Professor Binh Tran-Nam, who is based out of the RMIT Vietnam Asia Graduate Centre, examines tax compliance as a red tape to businesses.
“Almost all tax compliance models assume taxpayers can comply with tax regulation without incurring additional costs,” Professor Tran-Nam said.
“In reality, tax compliance typically requires taxpayers or third parties to incur recurrent or one-off costs, often not negligible, to fulfil their tax obligations.”
Speaking at the 6th International Conference on Business Management 2015, Professor Tran-Nam explained that not only is taxation compliance costly for businesses of all sizes, but there seems to be no sign of it letting up.
“Compliance costs at the taxpayer level are significant, and have increased substantially over 17 years,” he said.
He based his comments on a 2014 Australian Research Council-funded research by academics from RMIT Vietnam, UNSW, Monash and UTAS on the taxation compliance burden of taxpayers selected from the Australian Taxation Office’s national database.

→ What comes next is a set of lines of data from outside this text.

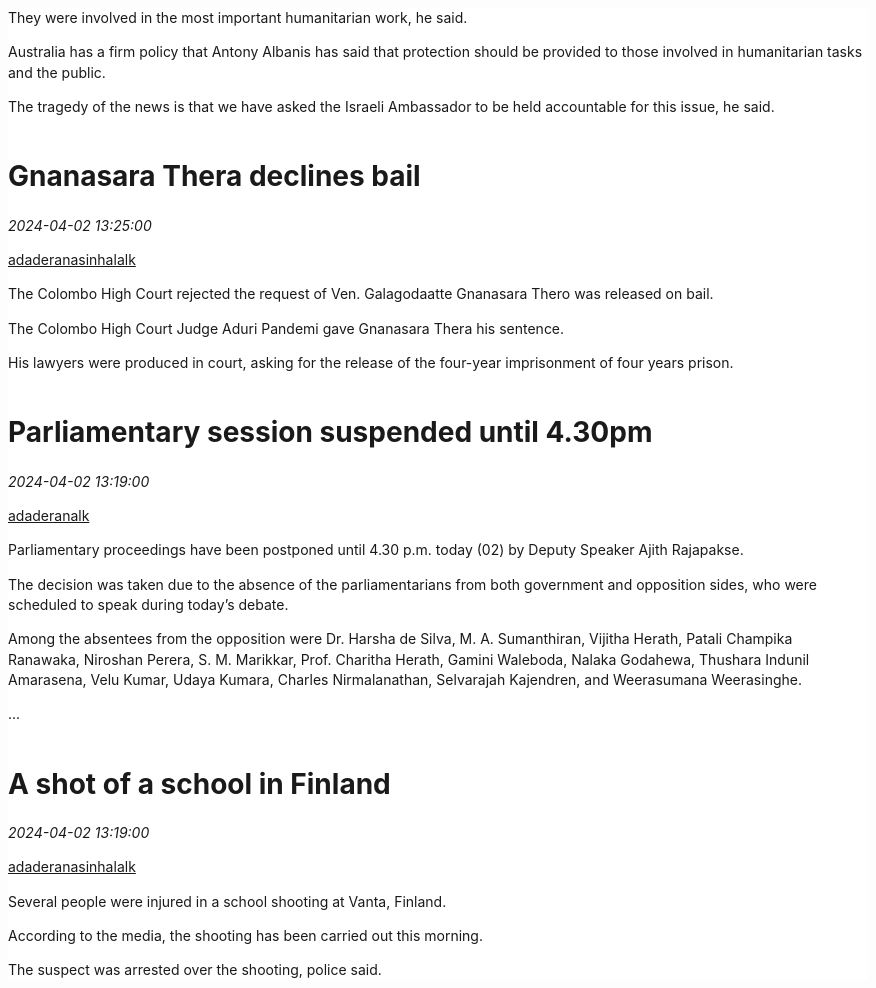 They were involved in the most important humanitarian work, he said.

Australia has a firm policy that Antony Albanis has said that protection should be provided to those involved in humanitarian tasks and the public.

The tragedy of the news is that we have asked the Israeli Ambassador to be held accountable for this issue, he said.



# Gnanasara Thera declines bail

*2024-04-02 13:25:00*

[adaderanasinhalalk](http://sinhala.adaderana.lk/news/195211)

The Colombo High Court rejected the request of Ven. Galagodaatte Gnanasara Thero was released on bail.

The Colombo High Court Judge Aduri Pandemi gave Gnanasara Thera his sentence.

His lawyers were produced in court, asking for the release of the four-year imprisonment of four years prison.



# Parliamentary session suspended until 4.30pm

*2024-04-02 13:19:00*

[adaderanalk](https://www.adaderana.lk/news/98369/parliamentary-session-suspended-until-430pm)

Parliamentary proceedings have been postponed until 4.30 p.m. today (02) by Deputy Speaker Ajith Rajapakse.

The decision was taken due to the absence of the parliamentarians from both government and opposition sides, who were scheduled to speak during today’s debate.

Among the absentees from the opposition were Dr. Harsha de Silva, M. A. Sumanthiran, Vijitha Herath, Patali Champika Ranawaka, Niroshan Perera, S. M. Marikkar, Prof. Charitha Herath, Gamini Waleboda, Nalaka Godahewa, Thushara Indunil Amarasena, Velu Kumar, Udaya Kumara, Charles Nirmalanathan, Selvarajah Kajendren, and Weerasumana Weerasinghe.

...



# A shot of a school in Finland

*2024-04-02 13:19:00*

[adaderanasinhalalk](http://sinhala.adaderana.lk/news/195210)

Several people were injured in a school shooting at Vanta, Finland.

According to the media, the shooting has been carried out this morning.

The suspect was arrested over the shooting, police said.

“The substantial increase in the tax compliance costs incurred by small to medium sized enterprise taxpayers may reasonably be attributed to the introduction of the Goods and Services Tax (GST) in 2000,” he said.
“Tax calculations are becoming increasingly complex, and so many businesses must incur the costs of outsourcing those calculations.”
Both the size of the business and the number of tax laws impact its tax compliance costs.
“Larger businesses seem to hold more strongly negative views about the frequency of changes in tax laws and the uncertainty of tax administrative practices.”
“Tax compliance will likely continue to be red tape for Australian businesses for decades to come,” he concluded.
Professor Tran-Nam was one of two keynote speakers at the conference, which was attended by about 50 academics from the region. Thirty-four research papers were presented, with subjects ranging from environmental issues in Japan to developing sustainable education systems in Vietnam.
The conference was hosted by RMIT Vietnam Centre of Commerce and Management for the first time at Saigon South campus.